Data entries
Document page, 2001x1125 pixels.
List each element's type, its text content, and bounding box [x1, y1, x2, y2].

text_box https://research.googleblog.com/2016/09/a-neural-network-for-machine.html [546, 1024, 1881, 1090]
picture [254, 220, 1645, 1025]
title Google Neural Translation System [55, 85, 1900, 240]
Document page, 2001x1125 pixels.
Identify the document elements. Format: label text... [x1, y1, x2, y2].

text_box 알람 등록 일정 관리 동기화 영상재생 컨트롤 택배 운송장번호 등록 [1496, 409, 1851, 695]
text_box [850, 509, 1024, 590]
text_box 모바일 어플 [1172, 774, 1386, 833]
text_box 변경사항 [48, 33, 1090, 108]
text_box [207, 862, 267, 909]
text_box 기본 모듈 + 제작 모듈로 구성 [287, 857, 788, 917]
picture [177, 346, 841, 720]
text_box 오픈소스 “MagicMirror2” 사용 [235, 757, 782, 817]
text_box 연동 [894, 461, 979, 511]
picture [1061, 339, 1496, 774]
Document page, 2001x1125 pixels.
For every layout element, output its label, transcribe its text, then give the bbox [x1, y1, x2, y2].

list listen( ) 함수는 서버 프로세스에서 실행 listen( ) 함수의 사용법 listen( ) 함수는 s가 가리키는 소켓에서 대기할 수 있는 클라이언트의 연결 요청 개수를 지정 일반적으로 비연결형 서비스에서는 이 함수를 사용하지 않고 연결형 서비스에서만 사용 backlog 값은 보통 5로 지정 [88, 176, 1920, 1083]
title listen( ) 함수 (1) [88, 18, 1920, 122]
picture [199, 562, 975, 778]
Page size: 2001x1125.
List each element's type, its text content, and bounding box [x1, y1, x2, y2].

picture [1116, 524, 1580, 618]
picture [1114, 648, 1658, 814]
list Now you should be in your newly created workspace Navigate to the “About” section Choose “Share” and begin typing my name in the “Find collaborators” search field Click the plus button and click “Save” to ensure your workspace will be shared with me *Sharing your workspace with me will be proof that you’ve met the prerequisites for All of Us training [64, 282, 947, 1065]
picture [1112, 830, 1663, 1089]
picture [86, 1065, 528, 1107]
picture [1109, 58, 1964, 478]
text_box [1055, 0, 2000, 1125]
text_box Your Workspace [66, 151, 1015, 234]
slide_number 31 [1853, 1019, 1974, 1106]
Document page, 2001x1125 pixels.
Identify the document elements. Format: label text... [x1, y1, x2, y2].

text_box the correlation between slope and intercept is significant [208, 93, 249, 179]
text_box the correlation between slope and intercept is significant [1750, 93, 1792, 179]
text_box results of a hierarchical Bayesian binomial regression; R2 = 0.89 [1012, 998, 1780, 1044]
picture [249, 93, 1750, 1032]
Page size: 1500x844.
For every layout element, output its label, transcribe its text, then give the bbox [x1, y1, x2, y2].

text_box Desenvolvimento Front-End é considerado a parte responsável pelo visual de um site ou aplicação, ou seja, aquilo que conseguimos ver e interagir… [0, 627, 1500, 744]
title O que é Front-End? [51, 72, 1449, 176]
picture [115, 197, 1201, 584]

PROBLEM
A verbatim transcription is required of the lines from the one with "Page size: 1500x844." through the final line of the entries above, and of nothing else.

WRITTEN ANSWER
Page size: 1500x844.
For every layout element, output its label, transcribe its text, then give the bbox [x1, y1, x2, y2].

text_box Desenvolvimento Front-End é considerado a parte responsável pelo visual de um site ou aplicação, ou seja, aquilo que conseguimos ver e interagir… [0, 627, 1500, 744]
title O que é Front-End? [51, 72, 1449, 176]
picture [115, 197, 1201, 584]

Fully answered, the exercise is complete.